Handbooks on writing, particularly traditional ones explaining expository prose, will often say that a final document is just an assemblage of individual paragraphs. In the same way that a sentence puts words together to build a thought, so a paragraph puts sentences together to ramify a number of such sentence-thoughts. By definition, each paragraph is designed around one overarching thought called its topic sentence. Each paragraph thereby is to enjoy its own unity, and the entire collection of such unified paragraphs produces the final document, sometimes called a universe of discourse.
Guiding this discursive elaboration which is a paragraph, then, is the principle of unity. Remarkably, unity, or wholeness, is almost gravitationally attractive to the human mind, indeed we might say almost metaphysically so, for its synonym wholeness is related etymologically to the nouns holy, healthy, and hale. What is whole, or unified, then, is one and entire, and being one it is not in conflict with all its differentiations, just as the branches of a tree are not opposed to, but arise from, their central stem. Unity is achieved, in other words, when no part of a whole stands out alone. But at the same time, unity is not a monotony, one thing tediously repeating itself over and over again. The unity, or wholeness, we seem to crave is one thing made up of many things, all in harmony with one another, and that is why we can call the artistic and philosophical principle of unity a true center, or universe, or cosmos.
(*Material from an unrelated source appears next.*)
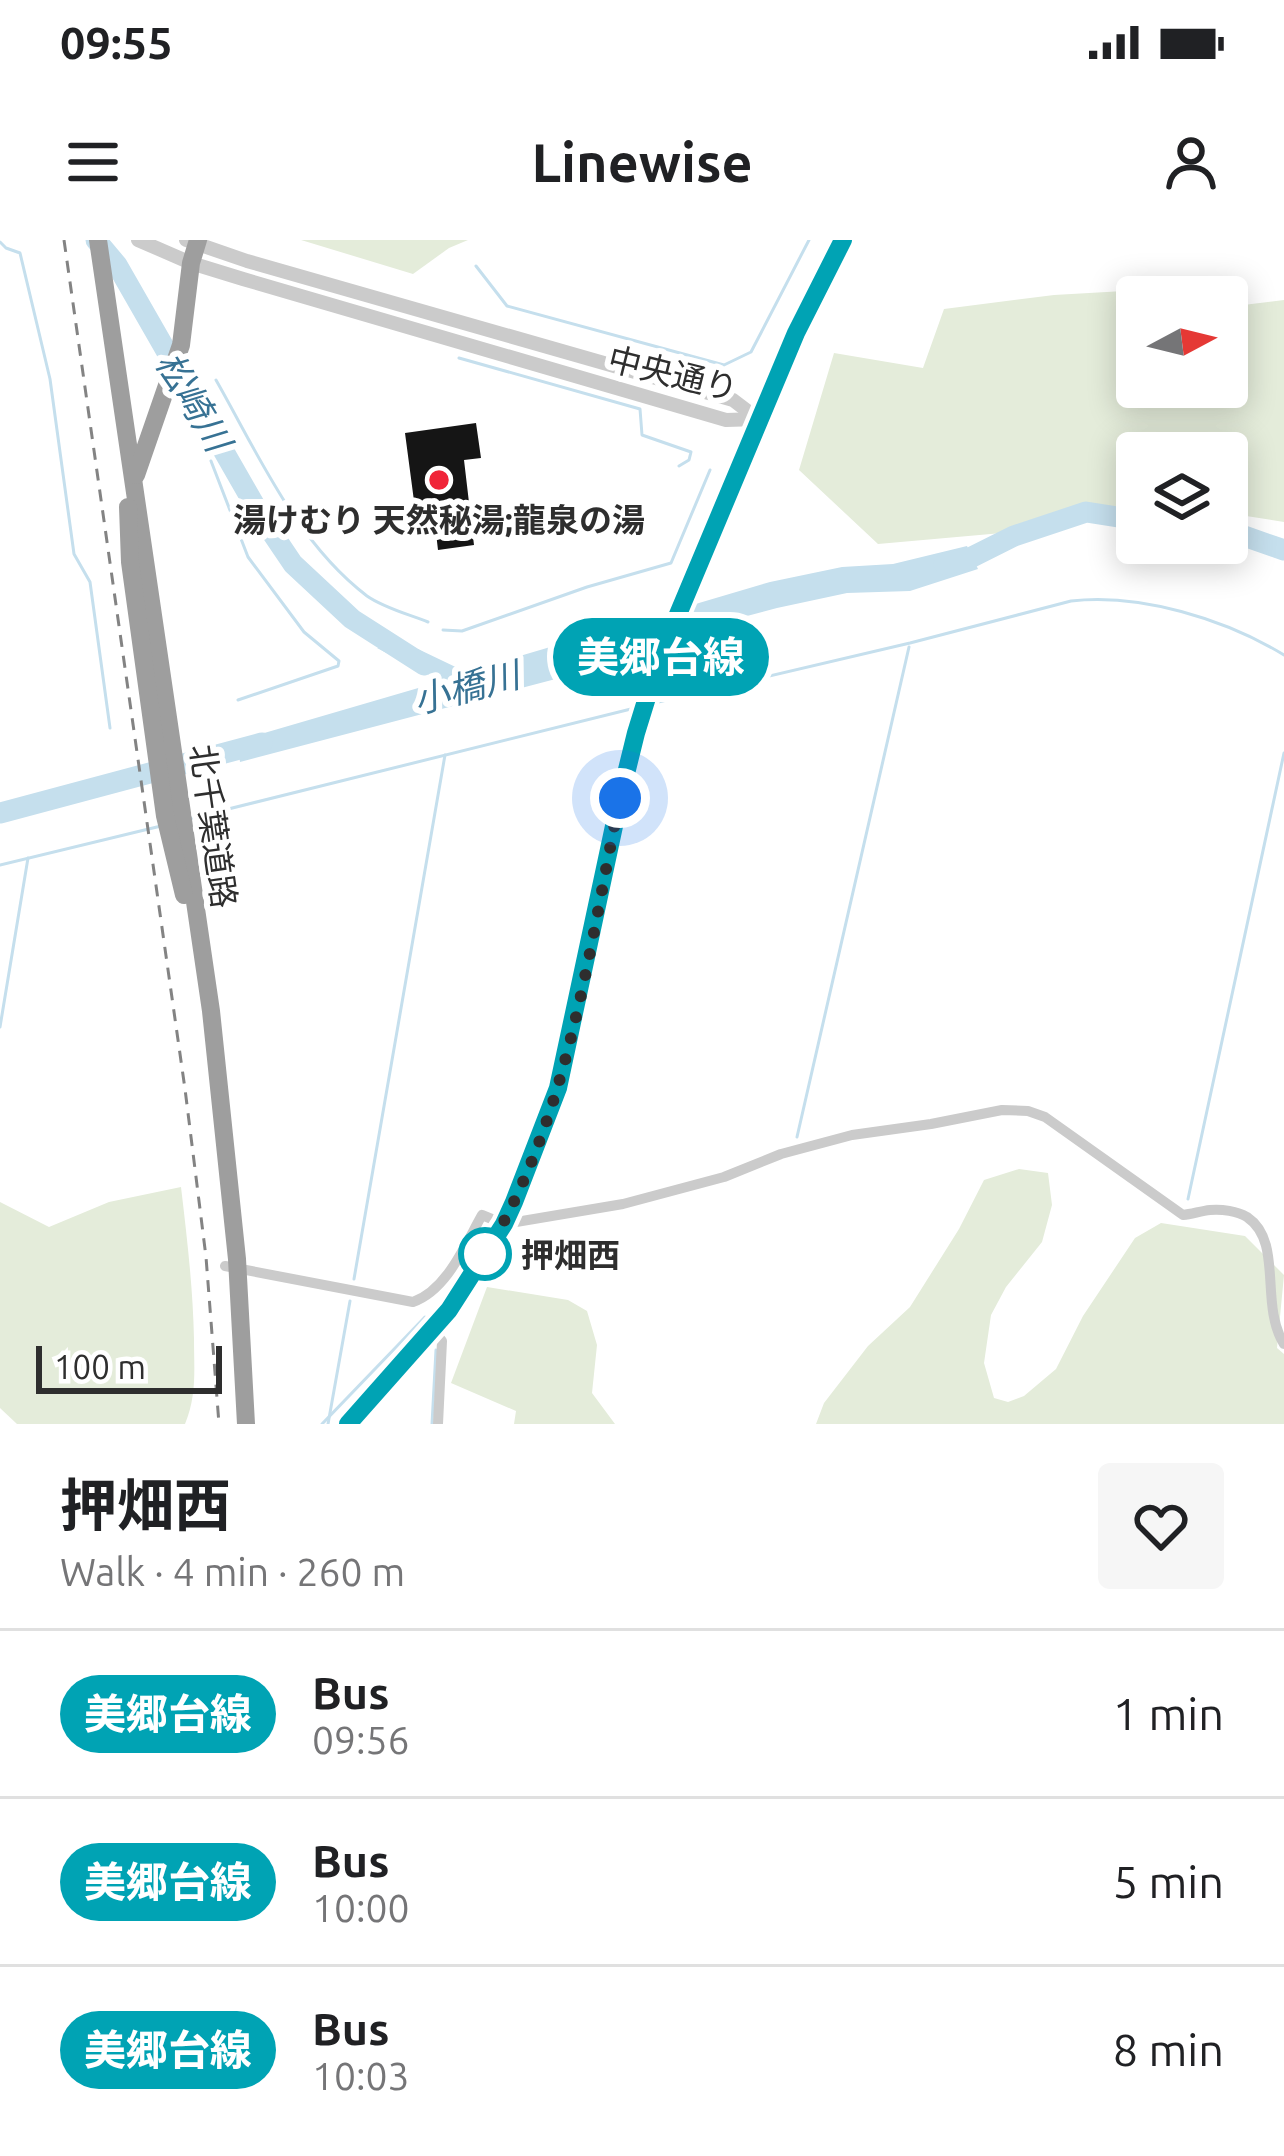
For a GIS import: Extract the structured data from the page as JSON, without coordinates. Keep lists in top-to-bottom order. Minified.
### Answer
{"streets":{"highway":["北千葉道路"],"street":["中央通り"]},"water":["松崎川","小橋川"],"places":["湯けむり 天然秘湯;龍泉の湯","押畑西"],"lines":["bus line 美郷台線"],"scale_bar":"100 m","north":"right","page":{"status":"09:55","header":"Linewise","on_map":"美郷台線","scale":"100 m","heading":["押畑西","Walk · 4 min · 260 m"],"list":[{"mark":"美郷台線","name":"Bus","note":"09:56","value":"1 min"},{"mark":"美郷台線","name":"Bus","note":"10:00","value":"5 min"},{"mark":"美郷台線","name":"Bus","note":"10:03","value":"8 min"}]}}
The literary critic Helen Gardner, in her collected lectures entitled The Business of Criticism, maintained that something well written “appeals through my senses and imagination to my capacity to recognize order and harmony and to be delighted by them.” Where there is order there is harmony, and where there is harmony there is unity, and our delight, our satisfaction come in abiding at such a center of recognition. Careful writers, like all careful artists, must be critics of their own work as they are working, and if the paragraph is really the compounding unit of a document, then it is worth our time to learn how to compose one with design and purpose.
Since we can always learn by observing, let’s consider an example of a well-crafted paragraph on the ever timely topic of gardening. Jeremy Naydler, a contemporary British writer, philosopher, and gardener, has written this tightly designed paragraph where we can see how the limbs of a theme grow nicely from its topic sentence. This passage appears in his beautifully thoughtful meditation Gardening as a Sacred Art:
Today, therefore, two fundamental tendencies can be discerned in the approach people take to gardening. Many people feel that the possession of a garden gives them not only the opportunity but also the right to impress their own designs upon the little bit of nature that has become their responsibility. Such designs will express their own or their family’s needs and desires, and thereby they feel the garden’s main purpose is fulfilled. For others, however, the garden provides an opportunity to attune to nature, and to follow nature’s lead in matters of garden management and aesthetics. If we think in this way, then it is not simply a question of impressing our own designs on nature, but rather of working with the spirit of the place so as to bring it to fuller expression through the decisions that we make.
The first of the five sentences which comprise this paragraph states the topic: people approach gardening in two fundamental ways. The topic sentence will often appear first in a paragraph to announce the forthcoming unity of thoughts, although theoretically it may appear in the middle or even at the end. This topic has the advantage of asserting quantity—two fundamental tendencies—and that will make it easier for us to track the paragraph’s development and evaluate its design.
The second sentence refers to many people, and sets up that subject to represent the first of the two approaches to gardening: those who wish to impress their own designs upon nature. Sentence three then states the results of such an active relationship of gardener acting on garden. But this subject phrase many people is meant to stand in contrast to the subsequent phrase for others, which begins sentence four. There then begins a discussion of the second of the two tendencies named in the topic sentence. Unlike many people, these others take a passive stand before nature, wishing to follow its lead and not their own. The final, fifth sentence extends this second gardening characteristic to its ultimate consequence, working with the spirit of the place.
The structure of Naydler’s paragraph could not be more architectonically constructed: it begins with the unifying idea, and then names the two parts in sentences two and four, each then branching out further by one sentence. Thus we could schematize the structure as A, B, B, C, C. The result is a pleasing—because intelligible—design which both fulfills and secures the primary principle of unity. One venerated old manual of writing, Scott and Denney’s Paragraph-Writing, succinctly defines the paragraph as “a unit of discourse developing a single idea,” and we can see that Naydler achieved that in his construction of this paragraph.
Naydler’s own sympathies apparently lie with those others who wish to stand more attentively before nature, for he refers again in the concluding paragraph of his work to “making a deliberate effort to re-attune ourselves to the spiritual qualities that infuse the sensory world that surrounds us” and become “creatively engaged with this more inward and hidden dimension of nature through our gardening.” Whether we call such a dimension spiritual, philosophical, or metaphysical, one indeed might say the same of our creative work in reading and writing, which, as Naydler says of the garden, “beckons us toward the necessary counterbalance and corrective to a consciousness that seems bent on veering away from the real.” If so, language will hold a preeminent place for us all.